### WHAT YOU NEED TO DO
For this exercise, an exact copy is needed of only the lines from the one containing "Services for" through the end of the data, with pictures left out.

### Records from a dataset
--- START ---
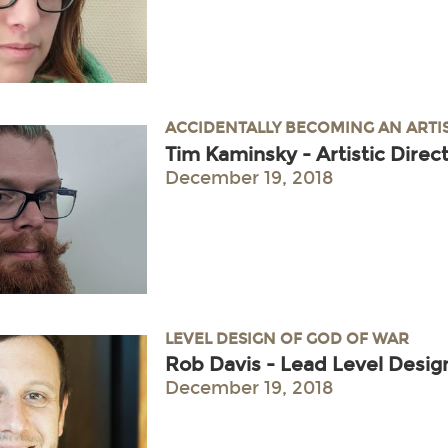
ACCIDENTALLY BECOMING AN ARTI
Tim Kaminsky - Artistic Dire
December 19, 2018
LEVEL DESIGN OF GOD OF WAR
Rob Davis - Lead Level Desig
December 19, 2018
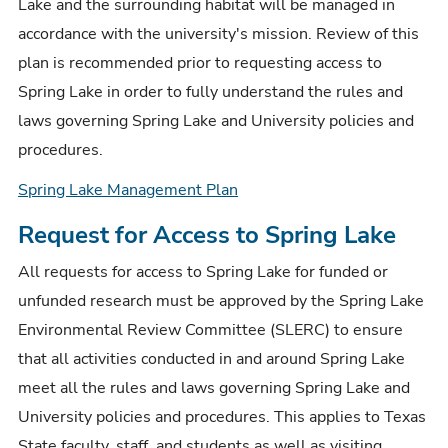
Lake and the surrounding habitat will be managed in
accordance with the university's mission. Review of this
plan is recommended prior to requesting access to
Spring Lake in order to fully understand the rules and
laws governing Spring Lake and University policies and
procedures.
Spring Lake Management Plan
Request for Access to Spring Lake
All requests for access to Spring Lake for funded or
unfunded research must be approved by the Spring Lake
Environmental Review Committee (SLERC) to ensure
that all activities conducted in and around Spring Lake
meet all the rules and laws governing Spring Lake and
University policies and procedures. This applies to Texas
State faculty, staff, and students as well as visiting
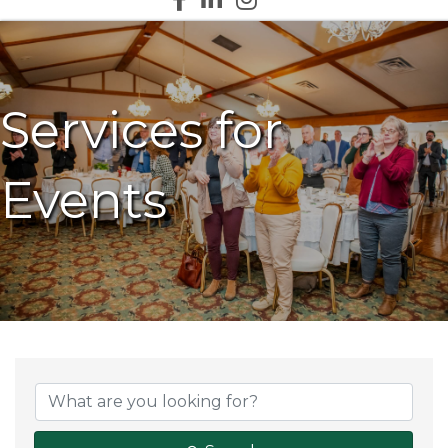
Services for
Events
{Directory Results}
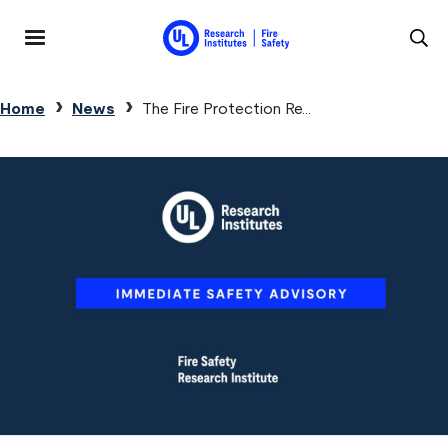
Skip to main content
MENU
Breadcrumb
Home
News
The Fire Protection Re...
--- END ---
### YOUR RESPONSE
Services for
Events
{Directory Results}
Skip to main content
MENU
Breadcrumb
Home
News
The Fire Protection Re...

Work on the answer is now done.